A man is even less likely to go to the authorities than a woman probably is after being assaulted. Who's going to believe him? People are going to make fun of him. He might even lose his job from the ridicule. "She raped me" isn't likely to hold water with his wife, especially if this perp's attractive and young. He can't go to anyone about it because he'd be a liar or he'd be weak, and neither of those is tolerable to a big, strong bodyguard and family man. His profession depends on him being able to remain professional and give off an air of strength and capacity, and he can't do that with everyone thinking he's some weak dude or a liar.


----------



## ironpony (Jan 21, 2018)

Okay thanks.  Yeah I know, just because on duty doesn't mean he will never sleep.  But I thought it would be best if she rapes him in the next few hours, cause I kind of wanted this to all take place in one night, while he was still with her alone.  And he hasn't been protecting her for long, it's just been for a few hours before the rape in the story and she sets her predatory sites on him within that time.

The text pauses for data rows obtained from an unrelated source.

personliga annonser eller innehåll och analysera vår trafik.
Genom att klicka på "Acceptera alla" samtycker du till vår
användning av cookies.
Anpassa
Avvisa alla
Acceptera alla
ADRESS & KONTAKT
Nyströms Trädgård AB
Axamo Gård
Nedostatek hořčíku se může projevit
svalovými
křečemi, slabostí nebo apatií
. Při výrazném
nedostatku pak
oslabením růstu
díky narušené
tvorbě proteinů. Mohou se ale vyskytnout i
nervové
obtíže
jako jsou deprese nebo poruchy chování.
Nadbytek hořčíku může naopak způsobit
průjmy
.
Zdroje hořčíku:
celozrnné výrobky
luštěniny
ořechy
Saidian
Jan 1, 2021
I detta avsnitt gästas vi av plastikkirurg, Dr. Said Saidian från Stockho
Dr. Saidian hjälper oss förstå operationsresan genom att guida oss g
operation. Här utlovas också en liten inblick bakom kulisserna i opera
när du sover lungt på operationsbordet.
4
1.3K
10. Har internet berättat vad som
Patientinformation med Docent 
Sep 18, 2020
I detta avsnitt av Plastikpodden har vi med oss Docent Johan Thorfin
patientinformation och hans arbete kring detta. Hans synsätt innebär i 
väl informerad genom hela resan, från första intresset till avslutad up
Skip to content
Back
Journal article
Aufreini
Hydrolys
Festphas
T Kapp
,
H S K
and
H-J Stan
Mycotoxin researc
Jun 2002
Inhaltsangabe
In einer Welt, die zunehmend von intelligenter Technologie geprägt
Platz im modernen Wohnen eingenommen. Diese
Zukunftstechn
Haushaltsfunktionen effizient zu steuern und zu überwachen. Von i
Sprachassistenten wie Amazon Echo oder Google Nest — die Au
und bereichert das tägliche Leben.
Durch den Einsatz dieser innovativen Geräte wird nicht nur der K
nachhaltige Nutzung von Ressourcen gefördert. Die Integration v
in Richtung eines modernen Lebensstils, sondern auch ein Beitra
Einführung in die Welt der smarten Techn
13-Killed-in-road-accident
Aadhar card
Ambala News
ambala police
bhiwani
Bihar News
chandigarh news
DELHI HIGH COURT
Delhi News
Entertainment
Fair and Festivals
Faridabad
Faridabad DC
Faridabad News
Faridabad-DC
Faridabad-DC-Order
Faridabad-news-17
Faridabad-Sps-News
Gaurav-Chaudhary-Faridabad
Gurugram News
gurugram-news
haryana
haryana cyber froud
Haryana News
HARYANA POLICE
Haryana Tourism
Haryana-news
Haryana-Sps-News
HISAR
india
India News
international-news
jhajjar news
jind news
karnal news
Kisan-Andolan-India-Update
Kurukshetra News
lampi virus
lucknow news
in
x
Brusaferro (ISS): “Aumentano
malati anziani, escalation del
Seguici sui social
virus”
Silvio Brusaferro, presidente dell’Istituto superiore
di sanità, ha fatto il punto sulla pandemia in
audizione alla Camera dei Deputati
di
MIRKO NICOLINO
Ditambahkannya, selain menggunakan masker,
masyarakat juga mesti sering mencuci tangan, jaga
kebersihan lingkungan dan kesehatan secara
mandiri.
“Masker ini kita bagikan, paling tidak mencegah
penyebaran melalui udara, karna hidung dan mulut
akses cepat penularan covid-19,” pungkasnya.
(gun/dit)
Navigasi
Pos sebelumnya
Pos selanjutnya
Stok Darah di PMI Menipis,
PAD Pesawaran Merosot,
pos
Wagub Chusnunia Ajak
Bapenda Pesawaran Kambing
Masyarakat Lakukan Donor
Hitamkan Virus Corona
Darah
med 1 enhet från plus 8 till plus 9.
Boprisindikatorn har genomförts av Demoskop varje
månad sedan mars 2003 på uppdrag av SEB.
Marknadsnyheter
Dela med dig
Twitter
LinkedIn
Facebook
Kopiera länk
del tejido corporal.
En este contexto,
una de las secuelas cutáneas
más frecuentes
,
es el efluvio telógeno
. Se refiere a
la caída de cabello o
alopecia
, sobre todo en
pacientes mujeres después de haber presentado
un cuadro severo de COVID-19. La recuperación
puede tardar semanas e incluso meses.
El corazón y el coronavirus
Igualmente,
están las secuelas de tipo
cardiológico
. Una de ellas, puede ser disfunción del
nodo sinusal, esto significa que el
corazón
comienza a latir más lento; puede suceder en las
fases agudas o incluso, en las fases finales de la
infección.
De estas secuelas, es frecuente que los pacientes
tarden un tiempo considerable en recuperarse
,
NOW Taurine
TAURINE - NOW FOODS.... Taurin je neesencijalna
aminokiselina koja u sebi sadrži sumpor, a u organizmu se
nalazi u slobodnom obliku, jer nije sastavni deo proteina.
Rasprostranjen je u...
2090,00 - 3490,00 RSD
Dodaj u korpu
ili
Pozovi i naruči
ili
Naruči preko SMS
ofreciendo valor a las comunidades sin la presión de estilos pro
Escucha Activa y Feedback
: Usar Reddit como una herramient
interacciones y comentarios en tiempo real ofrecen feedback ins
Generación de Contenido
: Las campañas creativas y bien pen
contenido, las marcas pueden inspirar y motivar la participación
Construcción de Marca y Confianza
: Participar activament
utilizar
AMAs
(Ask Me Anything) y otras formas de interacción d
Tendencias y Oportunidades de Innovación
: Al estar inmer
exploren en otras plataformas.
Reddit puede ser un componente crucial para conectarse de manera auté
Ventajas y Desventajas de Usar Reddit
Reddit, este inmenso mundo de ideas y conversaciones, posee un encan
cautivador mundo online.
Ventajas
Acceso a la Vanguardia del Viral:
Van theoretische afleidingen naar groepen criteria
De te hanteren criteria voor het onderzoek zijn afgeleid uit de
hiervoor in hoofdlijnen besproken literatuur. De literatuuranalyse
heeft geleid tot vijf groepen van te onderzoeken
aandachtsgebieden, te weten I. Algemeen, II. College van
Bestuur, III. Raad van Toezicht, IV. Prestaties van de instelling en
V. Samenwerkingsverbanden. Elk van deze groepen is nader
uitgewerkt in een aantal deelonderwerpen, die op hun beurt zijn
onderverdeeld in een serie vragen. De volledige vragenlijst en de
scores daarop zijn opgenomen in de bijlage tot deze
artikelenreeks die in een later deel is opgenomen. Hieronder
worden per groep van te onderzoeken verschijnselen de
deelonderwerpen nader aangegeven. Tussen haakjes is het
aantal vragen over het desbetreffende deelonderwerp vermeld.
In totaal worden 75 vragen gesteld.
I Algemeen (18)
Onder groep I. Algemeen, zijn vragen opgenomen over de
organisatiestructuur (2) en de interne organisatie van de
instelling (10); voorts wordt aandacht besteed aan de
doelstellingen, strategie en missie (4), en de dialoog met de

I would say it has to be a gentler rape just because she develops a hero complex.  If the guy rejects her, she can still take the rejection hard, and she can still respond with a brutal rape I think.  But as far seducing him goes, she has already tried that earlier, and he rejected her.

And yes I was counting on him going to tell the authorities not going well.  However, the guy who is protecting is for the night is a cop, and I was told that if a cop reports that they were raped, the police are going to take it a lot mores seriously compared to a civilian.  So she still can't leave physical evidence of the crime, like having roofies in his system and all that.  When a person chooses to rape a cop specifically, they have to do a better job of not leaving any evidence around, compared to a civilian, right?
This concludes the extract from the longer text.